Tras la expropiación llegó la indemnización y el gobierno mexicano adoptó una deuda millonaria, justo cuando menos podía pagarla. Se terminó de pagar a estas empresas en 1962, sin embargo el pueblo siguió pagando esto décadas más tarde.
Entonces surgió PEMEX… sin fuerza laboral, pues los administradores, técnicos y empleados eficientes se fueron del país, siguiendo a las empresas con las que habían trabajado. Se quedaron los líderes sindicales y los empleados incompetentes y los que no eran se hicieron de acuerdo al nuevo sistema sindical mexicano. Entró gente irresponsable, corrupta y altanera. Y lo peor de todo: los nuevos dirigentes adoptaron la actitud de un junior que hereda las empresas de papá. Se distribuyeron plazas con gran nepotismo, aumentando de forma innecesaria el número de trabajadores en un 25% en los primeros dos años y 50% veinte años después. Pero reduciendo la producción de sesenta y cuatro millones de barriles en 1927 a cincuenta y siete millones en 1947.

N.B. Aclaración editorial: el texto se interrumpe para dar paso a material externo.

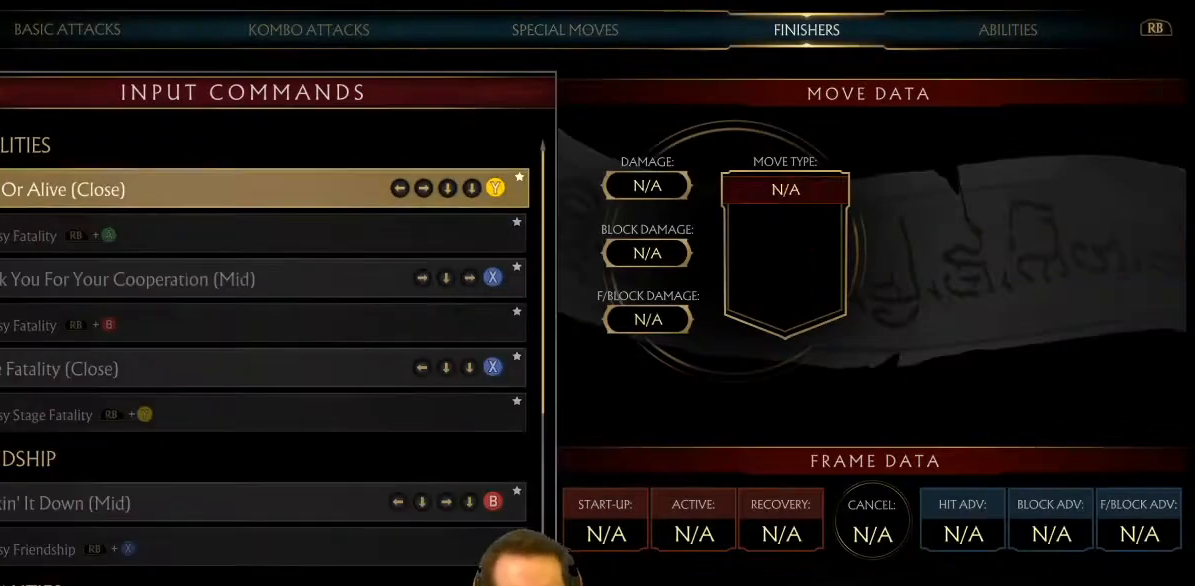
{"buttons": ["DPAD_RIGHT"], "left_stick": "center", "events": [[17, "DPAD_LEFT", "down"], [100, "DPAD_LEFT", "up"], [217, "DPAD_LEFT", "down"], [283, "DPAD_LEFT", "up"], [467, "DPAD_RIGHT", "down"]]}
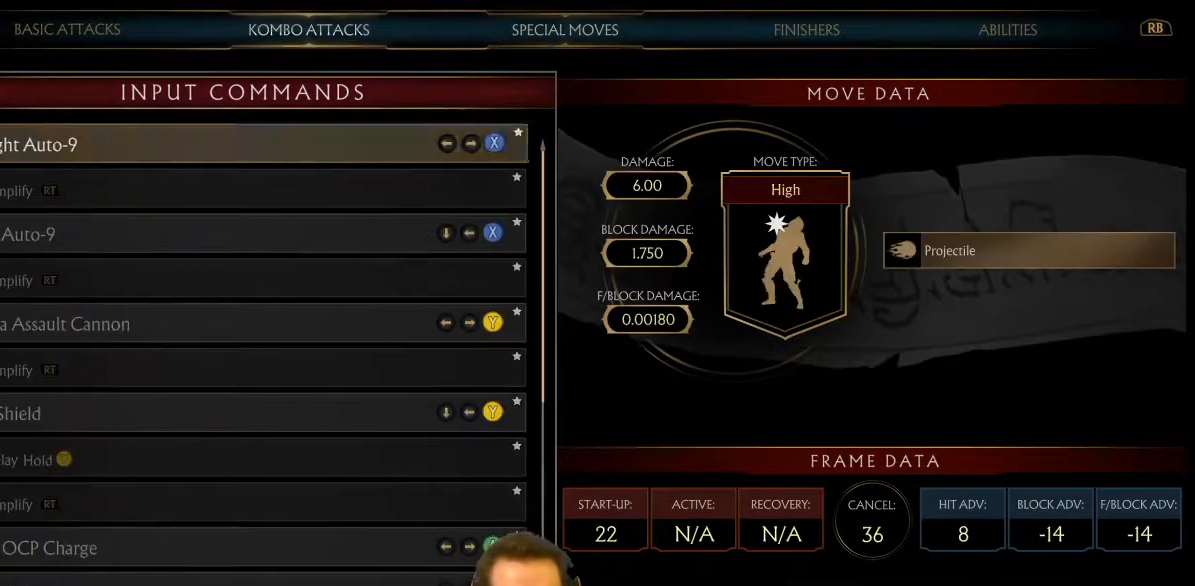
{"buttons": [], "left_stick": "center", "events": [[17, "DPAD_RIGHT", "up"]]}
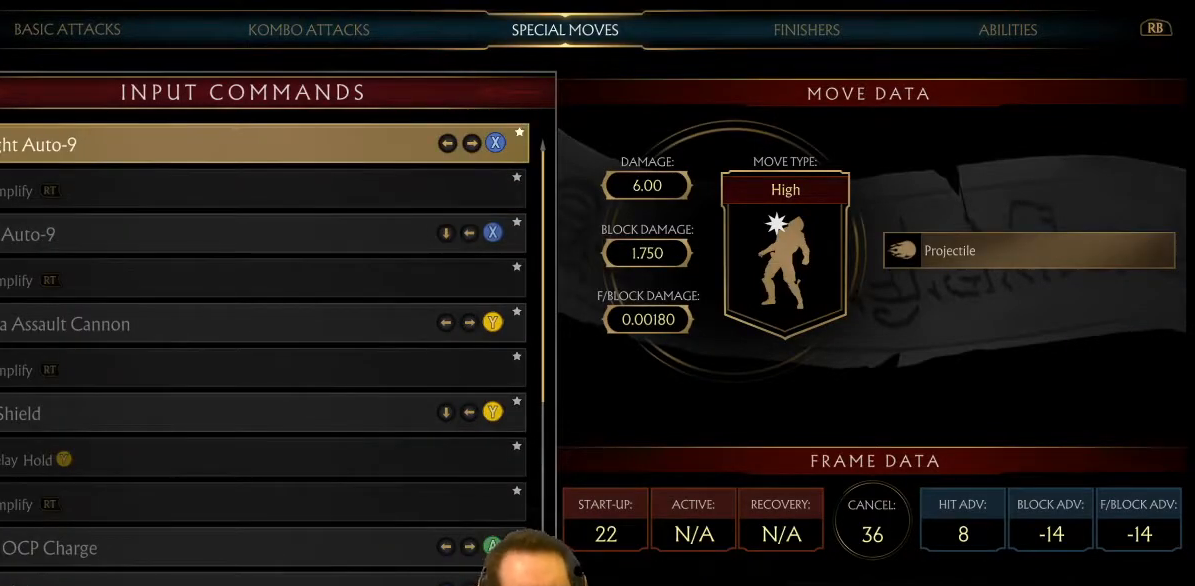
{"buttons": [], "left_stick": "center", "events": []}
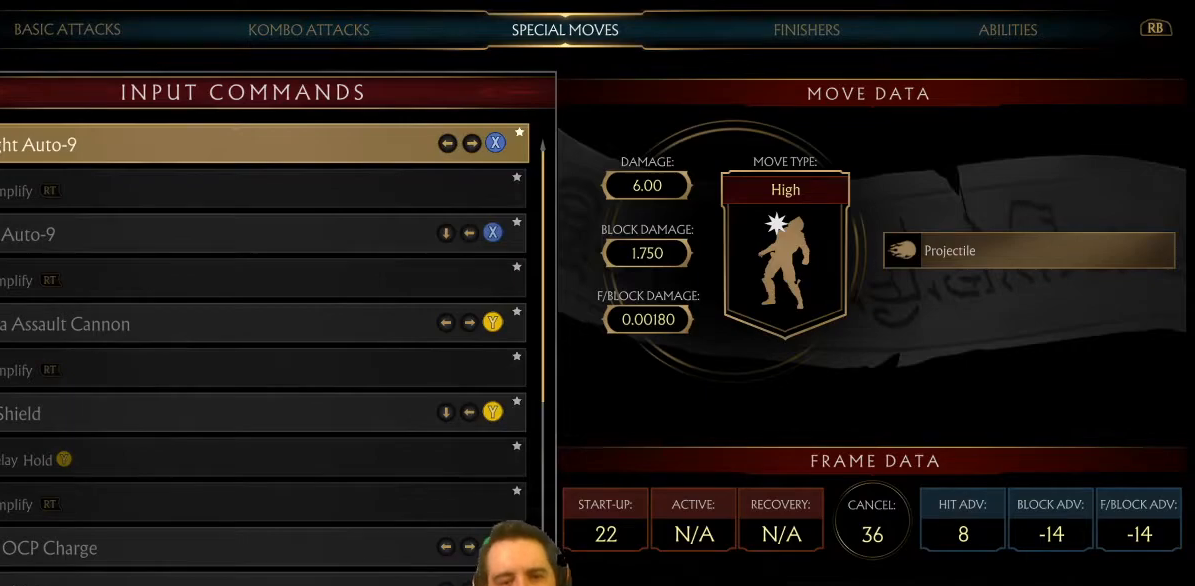
{"buttons": [], "left_stick": "center", "events": []}
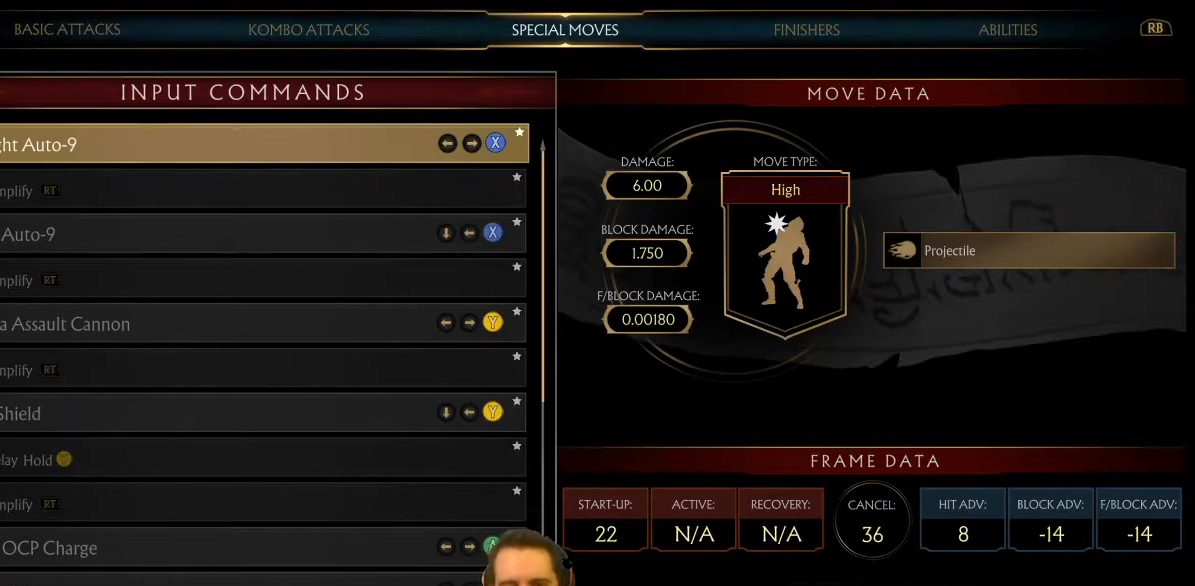
{"buttons": [], "left_stick": "center", "events": []}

Con la expropiación petrolera y el nacimiento de PEMEX llegó la corrupción de funcionarios, la venta de plazas, malversación de fondos, el robo de materiales y gasolina, inventarios excesivos, subsidios del gobierno, la quiebra y la deuda pública. Se han dilapidado y saqueado los recursos petroleros. PEMEX ha sido propiedad privada de sus dirigentes desde su creación. 
Quienes tuvieron una línea telefónica en los años ochenta saben perfectamente que mientras TELMEX fue administrada por el gobierno era extremadamente deficiente. Hay quejas sobre el servicio, pero no se comparan con las de aquellos años. Quizá, ojalá, dentro de algunos años veremos los beneficios de estas reformas energéticas.